Saturday, June 21, 2014

"Humph is in his doge."

(72.25-74.19)  Today we get to the conclusion of the third chapter of the Wake.  The reading picks up with the unexpected visitor (who I'm calling the Cad) still outside of HCE's gate after having hurled a barrage of insults at our hero.  The Cad's still in a drunkenly hostile state, as evidenced by the fact that he now hurls a few actual stones at HCE's home.  He begins to have second thoughts, though, after "reconnoitring through his semisubconscious" and sobering up a bit.  The Cad begins to take his leave, but not before calling to HCE and telling him to come outside so he can deliver a beating to HCE.  Eventually they bite their thumbs at each other in farewell, and the Cad backs away from HCE's gate toward "the duff and demb institutions" of Dublin.

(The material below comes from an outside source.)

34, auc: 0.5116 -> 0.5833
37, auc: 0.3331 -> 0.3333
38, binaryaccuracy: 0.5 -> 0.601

The narrator tells us that this brings to a conclusion (at least for now) the tales of the "siegings round our archicitadel."  The next paragraph (the one that begins on the bottom of page 73) is a bit confusing because it refers to its subject using the elusive pronoun "he" -- is this the Cad the narrator's talking about, or is it HCE?  Maybe it's both, or maybe it's one, then the other.  Whoever it is, the narrator says that he appeared at many other doors across Dublin.  As we turn the page to page 74, it seems like the narrator is now talking about HCE (who is a Finnegan figure:  "some Finn, some Finn avant!").  HCE (assuming he's the "he") will eventually "wake from earthsleep" at the blowing of a mythical horn.  

The narrative then draws a parallel between HCE, Finnegan, and Abraham.  In the future days when the mythical horn is blown to resurrect HCE, God will call "Allprohome" (God's calling Abraham, or calling all to home), and HCE/Finnegan/Abraham will give two answers.  First, he'll respond "Add some."  McHugh notes that this evokes the Latin "adsum," which means "here am I" and is Abraham's response in the book of Genesis when God calls Abraham.  The second answer is "Animadiabolum, mene credidisti mortuum?"  McHugh translates this Latin as "soul of the devil did you believe me dead," which recalls both Finnegan's words upon rising in the Wake (which appear on page 24 as "Did ye drink me doornail?") and Finnegan's words upon rising in the song "Finnegan's Wake" ("do you think I'm dead?").  The narrator concludes the paragraph by saying that "there will be sounds of manymirth" when HCE rises again.

In the final paragraph of the chapter, we learn that HCE still lives, but he's asleep.  Like Finnegan, his extremities spread across the four corners of Dublin.  The chapter closes with a beautiful passage that evokes the comforting feeling of the falling rain as both HCE and we take both our nightly and eternal slumber.  This is Joyce at his best, and I love this bit so much that I'll quote it here in full:
Humph is in his doge.  Words weigh no no more to him than raindrips to Rethfernhim.  Which we all like.  Rain.  When we sleep.  Drops.  But wait until our sleeping.  Drain.  Sdops.